“Framing the West” at American Art Museum
In the fall of 1868, Timothy O’Sullivan peered through the lens of his camera at Shoshone Falls, on Idaho’s Snake River, and captured the roaring waterfall
In the fall of 1868, Timothy O'Sullivan peered through the lens of his camera at Shoshone Falls, on Idaho's Snake River, and captured the roaring waterfall with its mist breathtakingly suspended in the air. The moment, says contemporary photographer Thomas Joshua Cooper, was pivotal. Why? Because, as Cooper puts it, O'Sullivan "deliberately altered the emphasis from something descriptive to something contemplative." (Check an audio slideshow of O'Sullivan's work at the bottom of the post with narration from the exhibit's curator)
As a photographer for two of the great surveys of the American West after the Civil War, it was O'Sullivan's job to be descriptive. His assignment between 1867 and 1874 was to photograph areas of the greatest geologic interest—sand dunes in Nevada, river valleys in Colorado, buttes in Wyoming—for scientific and political purposes. And yet O'Sullivan did more than document the geology of the western landscape. He captured the spirit of the American West, by making very artistic choices in where he set his camera and how he framed his shot.
"It is true that O'Sullivan was doing a job," says photographer Martin Stupich. "But because it was him and not somebody else behind the camera, because of the good fortune of it being him, he got it down in a way that has been acknowledged by photography as being really, really right."
Very little is known about the photographer beyond scanty biographical details. O'Sullivan was born in Ireland in 1840 and emigrated with his family to the United States two years later, settling in Staten Island, New York. He shadowed portrait photographer Mathew Brady, who had a studio in New York, and eventually moved to Washington, D.C. He gained some recognition from photographs he took on the battlefield during the Civil War, particularly at Gettysburg, and then participated in geologic surveys. After the surveys, he did some brief government assignments and worked for private photography studios. O'Sullivan died on January 12, 1882, at age 42, from tuberculosis. He and his work were largely forgotten until the 1970s, when he reemerged as an important photographer of his day.

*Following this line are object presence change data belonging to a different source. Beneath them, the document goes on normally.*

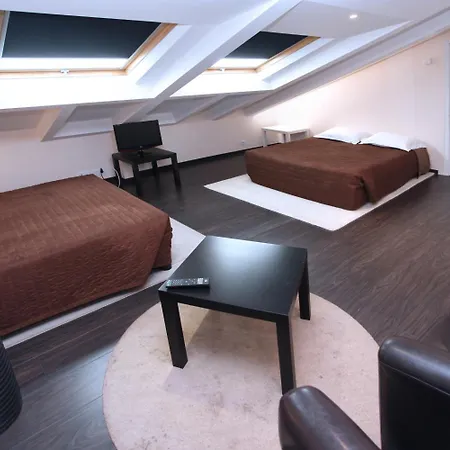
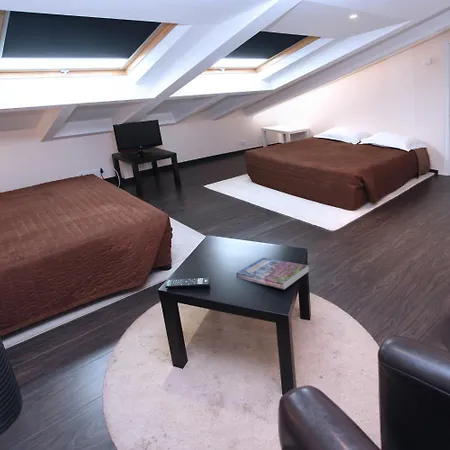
+ book [235,257,310,290]
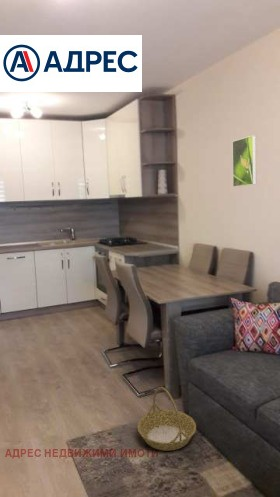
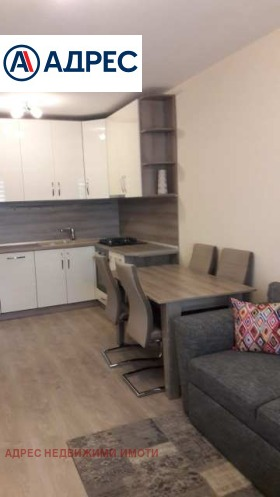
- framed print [231,134,257,188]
- basket [137,386,197,452]
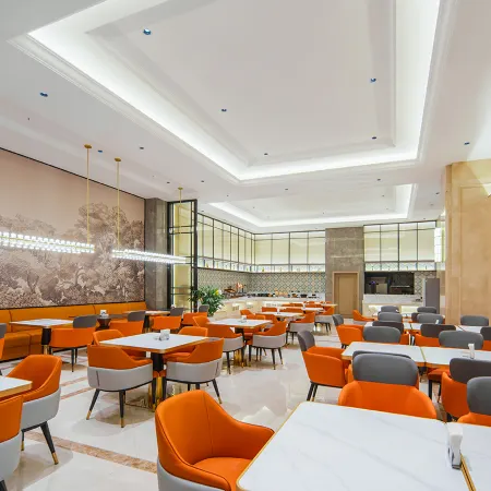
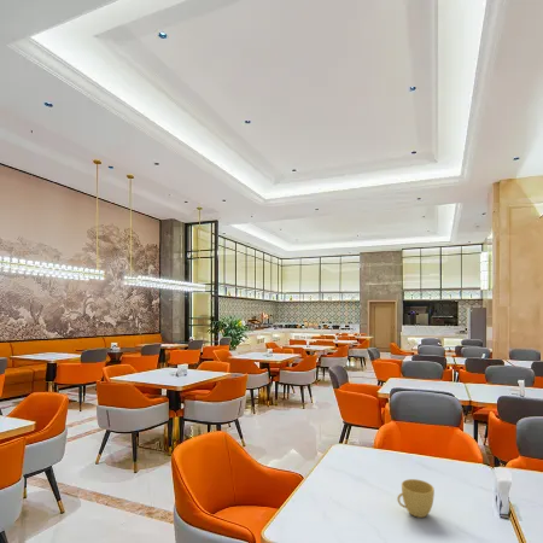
+ cup [396,478,436,519]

"Framing the West: The Survey Photographs of Timothy H. O'Sullivan," at the Smithsonian American Art Museum through May 9, is the first major exhibition of O'Sullivan's work in three decades. A collaboration between the American Art Museum and the Library of Congress, the exhibit consists of more than 120 photograph, some of which have been rarely seen by the public since 1876. Also on display are images and observations by six contemporary landscape photographers, including Thomas Joshua Cooper and Martin Stupich, who view O'Sullivan as a pioneer and inspiration.
"At the end of the day, it comes down to a single person with a camera making decisions, and the ones O'Sullivan made were pretty interesting," says Toby Jurovics, curator of the exhibition, on the museum's blog Eye Level. "What you can tell about O'Sullivan is that he had very different ideas about how to structure his photographs. If you put one hundred nineteenth-century photographs in a box, you can pull out the O'Sullivans pretty easily."